DATA EXCERPTS below:
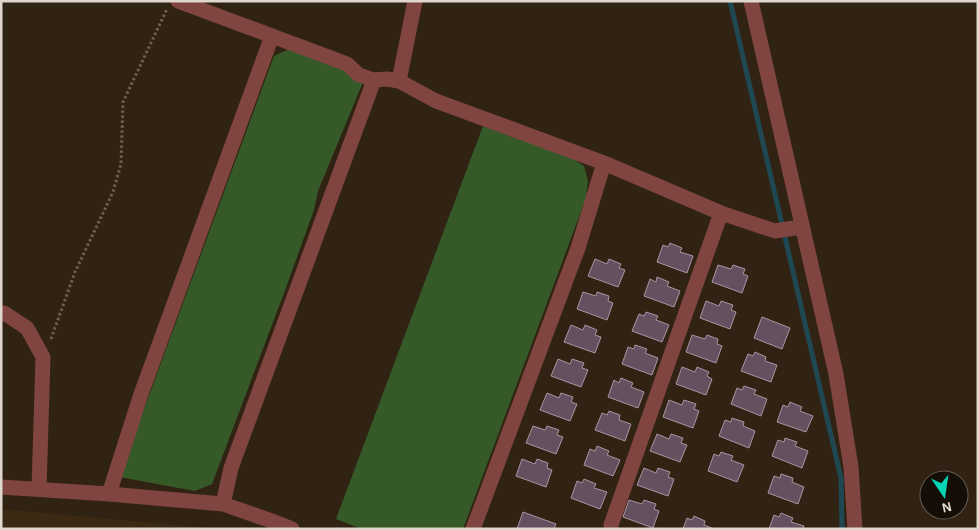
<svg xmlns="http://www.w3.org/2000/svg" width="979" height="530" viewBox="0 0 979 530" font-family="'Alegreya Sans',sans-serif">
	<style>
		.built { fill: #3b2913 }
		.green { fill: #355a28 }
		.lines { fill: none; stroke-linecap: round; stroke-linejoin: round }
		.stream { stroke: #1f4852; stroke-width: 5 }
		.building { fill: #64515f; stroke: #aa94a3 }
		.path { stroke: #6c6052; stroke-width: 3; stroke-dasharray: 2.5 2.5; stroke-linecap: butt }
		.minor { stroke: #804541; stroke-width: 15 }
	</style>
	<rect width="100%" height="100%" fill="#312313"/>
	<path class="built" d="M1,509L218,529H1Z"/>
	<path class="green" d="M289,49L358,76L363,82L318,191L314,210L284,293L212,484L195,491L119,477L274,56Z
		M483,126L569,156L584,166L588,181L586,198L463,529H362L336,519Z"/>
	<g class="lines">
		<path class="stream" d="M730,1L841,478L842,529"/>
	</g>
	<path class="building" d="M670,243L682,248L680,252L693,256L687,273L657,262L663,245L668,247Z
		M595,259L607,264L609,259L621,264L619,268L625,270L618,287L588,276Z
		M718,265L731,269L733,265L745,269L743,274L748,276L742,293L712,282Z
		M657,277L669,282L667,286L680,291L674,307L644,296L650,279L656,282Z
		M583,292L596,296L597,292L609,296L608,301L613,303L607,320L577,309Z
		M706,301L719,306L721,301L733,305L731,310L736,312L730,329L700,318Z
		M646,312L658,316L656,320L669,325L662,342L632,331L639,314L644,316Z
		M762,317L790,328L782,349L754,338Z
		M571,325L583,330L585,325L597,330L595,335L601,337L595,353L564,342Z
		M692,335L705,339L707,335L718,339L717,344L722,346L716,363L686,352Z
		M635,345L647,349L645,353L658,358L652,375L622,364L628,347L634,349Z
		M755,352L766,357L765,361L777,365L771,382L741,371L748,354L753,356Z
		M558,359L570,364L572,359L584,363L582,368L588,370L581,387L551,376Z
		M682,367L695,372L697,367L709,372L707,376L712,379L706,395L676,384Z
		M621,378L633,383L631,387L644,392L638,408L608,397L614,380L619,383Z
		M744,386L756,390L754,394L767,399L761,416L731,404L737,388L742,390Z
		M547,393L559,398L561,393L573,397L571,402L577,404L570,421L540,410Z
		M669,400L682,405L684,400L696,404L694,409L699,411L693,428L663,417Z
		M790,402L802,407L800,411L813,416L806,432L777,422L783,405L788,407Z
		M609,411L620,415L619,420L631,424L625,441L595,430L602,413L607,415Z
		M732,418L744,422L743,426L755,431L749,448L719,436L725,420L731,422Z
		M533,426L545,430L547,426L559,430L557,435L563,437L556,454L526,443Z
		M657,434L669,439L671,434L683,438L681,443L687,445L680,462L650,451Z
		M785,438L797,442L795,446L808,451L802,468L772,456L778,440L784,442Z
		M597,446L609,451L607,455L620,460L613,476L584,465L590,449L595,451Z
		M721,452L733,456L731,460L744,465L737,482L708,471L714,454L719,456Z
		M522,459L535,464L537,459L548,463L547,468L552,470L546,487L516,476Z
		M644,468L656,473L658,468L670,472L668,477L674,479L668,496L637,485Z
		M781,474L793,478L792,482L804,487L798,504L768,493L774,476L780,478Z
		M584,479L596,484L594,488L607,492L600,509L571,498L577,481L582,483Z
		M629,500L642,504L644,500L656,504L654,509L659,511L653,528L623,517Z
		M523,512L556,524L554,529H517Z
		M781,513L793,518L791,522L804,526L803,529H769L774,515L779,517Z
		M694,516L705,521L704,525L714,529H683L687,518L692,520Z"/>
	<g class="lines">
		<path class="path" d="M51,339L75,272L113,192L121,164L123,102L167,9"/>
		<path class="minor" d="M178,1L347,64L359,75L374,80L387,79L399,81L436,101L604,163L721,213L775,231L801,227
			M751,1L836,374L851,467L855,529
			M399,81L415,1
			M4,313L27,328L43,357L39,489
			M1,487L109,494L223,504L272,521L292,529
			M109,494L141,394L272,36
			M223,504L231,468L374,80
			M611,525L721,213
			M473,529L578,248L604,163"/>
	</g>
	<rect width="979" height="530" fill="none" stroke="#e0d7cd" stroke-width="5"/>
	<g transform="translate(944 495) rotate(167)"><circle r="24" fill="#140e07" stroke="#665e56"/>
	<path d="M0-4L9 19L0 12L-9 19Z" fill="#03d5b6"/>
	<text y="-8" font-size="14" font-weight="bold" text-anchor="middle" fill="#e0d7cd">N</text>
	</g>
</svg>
End of DATA EXCERPTS.
Reproduce only the lines running from the one with "M751,1L836,374L851,467L855,529" through the final line of the listing above, both ends included.

			M751,1L836,374L851,467L855,529
			M399,81L415,1
			M4,313L27,328L43,357L39,489
			M1,487L109,494L223,504L272,521L292,529
			M109,494L141,394L272,36
			M223,504L231,468L374,80
			M611,525L721,213
			M473,529L578,248L604,163"/>
	</g>
	<rect width="979" height="530" fill="none" stroke="#e0d7cd" stroke-width="5"/>
	<g transform="translate(944 495) rotate(167)"><circle r="24" fill="#140e07" stroke="#665e56"/>
	<path d="M0-4L9 19L0 12L-9 19Z" fill="#03d5b6"/>
	<text y="-8" font-size="14" font-weight="bold" text-anchor="middle" fill="#e0d7cd">N</text>
	</g>
</svg>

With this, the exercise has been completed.